- _What you will do_: Repeat exactly the lines of the records below, starting at the line containing "vfov_deg: 53.1" and ending at the line containing "exposure_s: 1/160". Leave the pictures out.

Start of Block

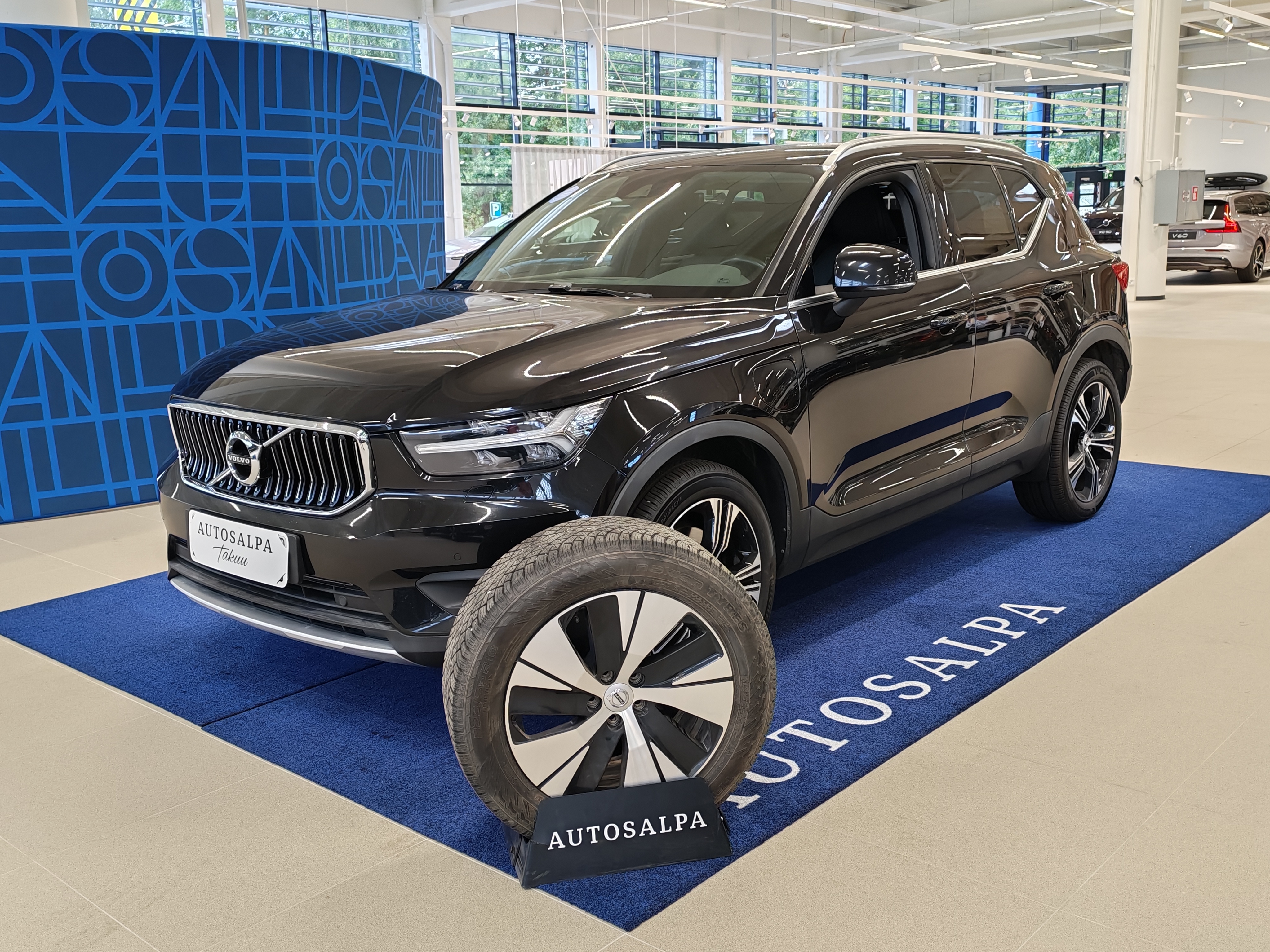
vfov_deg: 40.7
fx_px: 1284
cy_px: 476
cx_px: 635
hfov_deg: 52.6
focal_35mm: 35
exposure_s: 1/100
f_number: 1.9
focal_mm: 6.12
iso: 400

End of Block
Start of Block

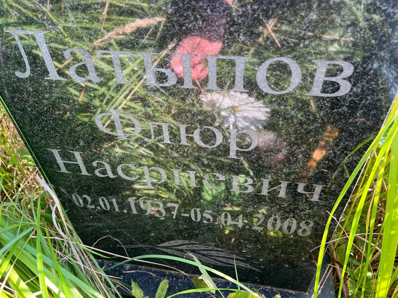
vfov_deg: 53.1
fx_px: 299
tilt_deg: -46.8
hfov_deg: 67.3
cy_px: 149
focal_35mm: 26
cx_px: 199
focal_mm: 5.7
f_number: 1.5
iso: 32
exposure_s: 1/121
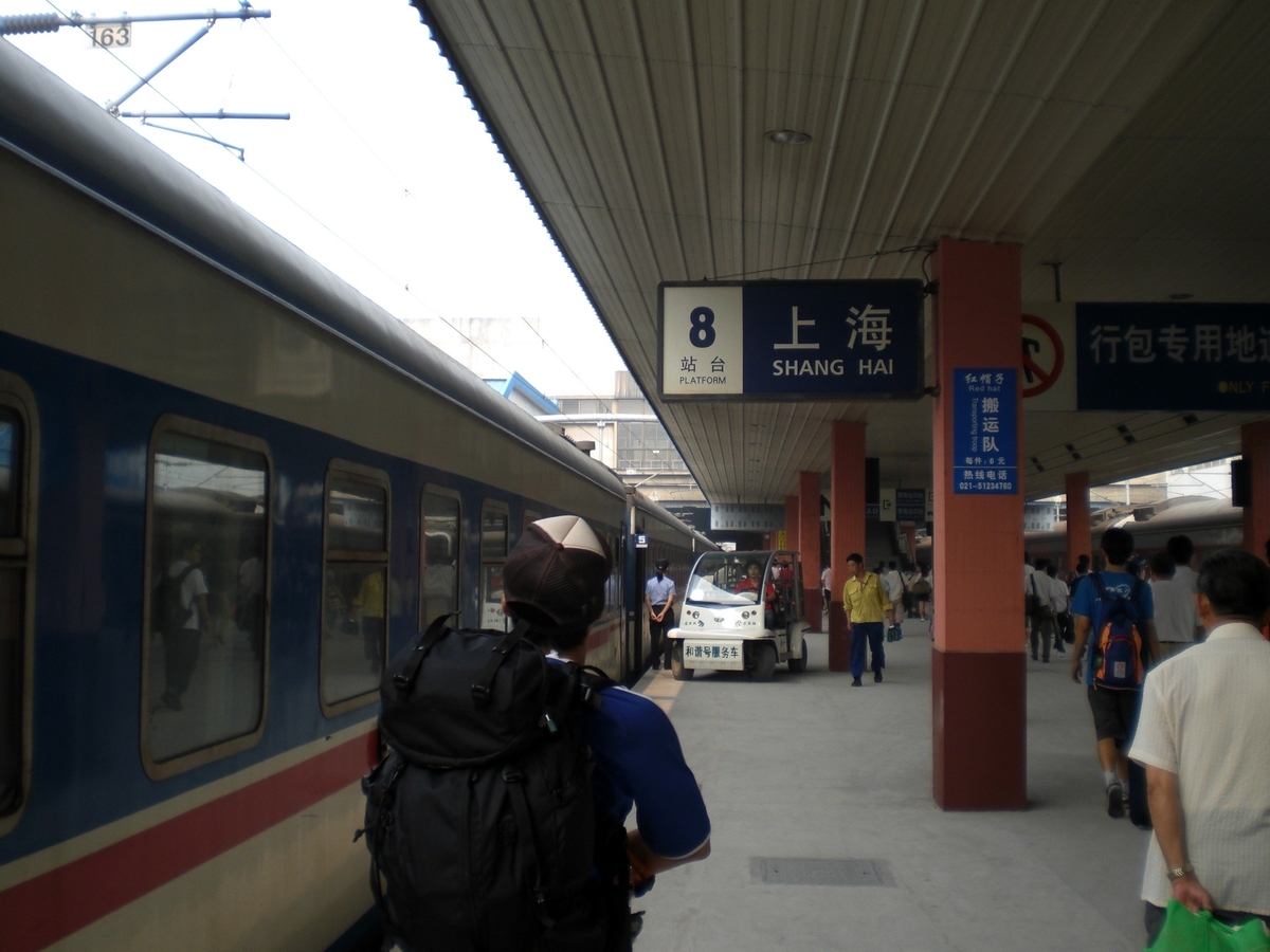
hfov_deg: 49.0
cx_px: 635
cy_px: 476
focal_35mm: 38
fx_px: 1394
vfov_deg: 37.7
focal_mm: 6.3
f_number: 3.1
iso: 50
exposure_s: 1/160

End of Block
Start of Block

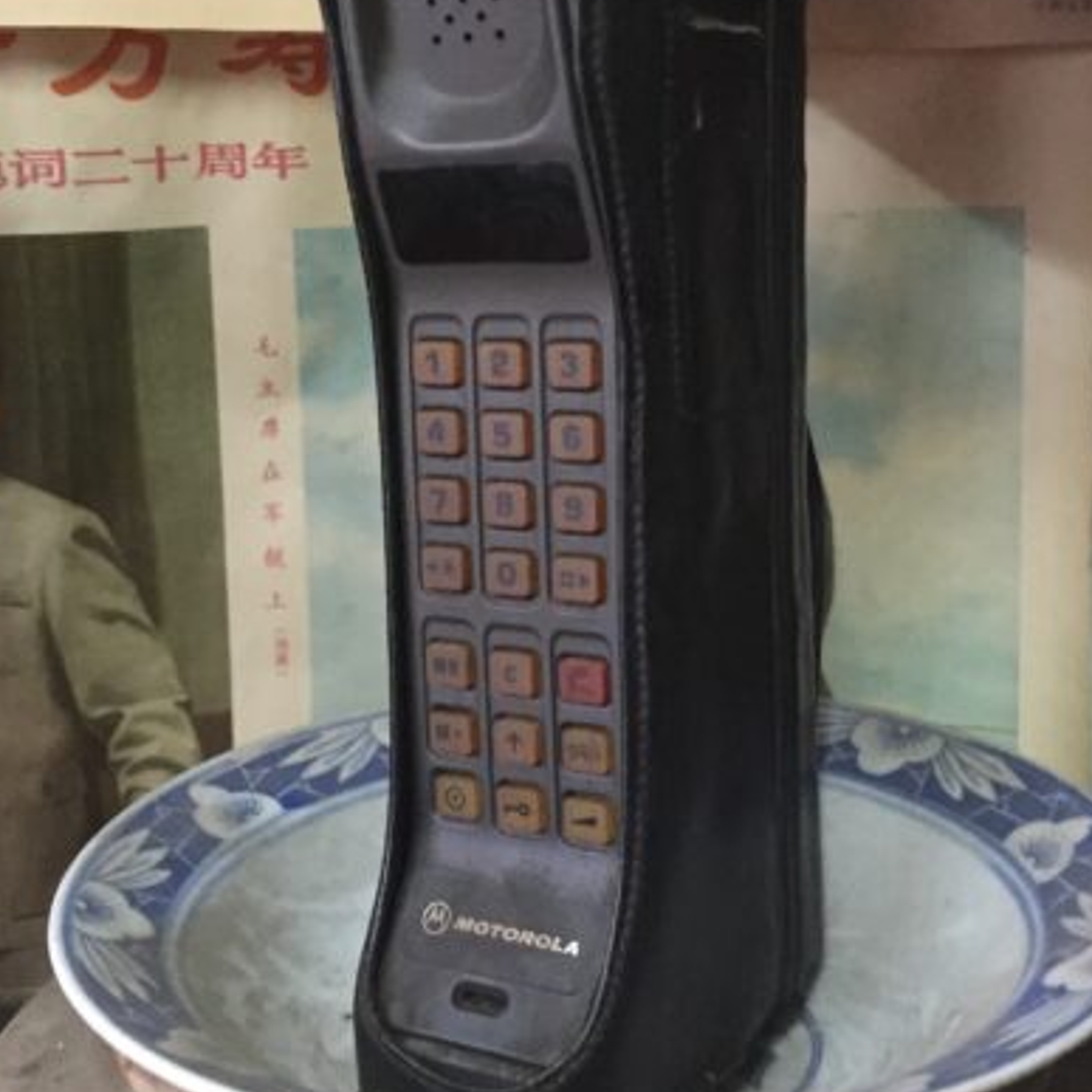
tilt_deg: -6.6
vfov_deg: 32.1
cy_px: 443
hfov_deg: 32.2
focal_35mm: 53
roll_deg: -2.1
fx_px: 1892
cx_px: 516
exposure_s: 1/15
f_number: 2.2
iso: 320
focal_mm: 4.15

End of Block

- _Answer space_:
vfov_deg: 53.1
fx_px: 299
tilt_deg: -46.8
hfov_deg: 67.3
cy_px: 149
focal_35mm: 26
cx_px: 199
focal_mm: 5.7
f_number: 1.5
iso: 32
exposure_s: 1/121
hfov_deg: 49.0
cx_px: 635
cy_px: 476
focal_35mm: 38
fx_px: 1394
vfov_deg: 37.7
focal_mm: 6.3
f_number: 3.1
iso: 50
exposure_s: 1/160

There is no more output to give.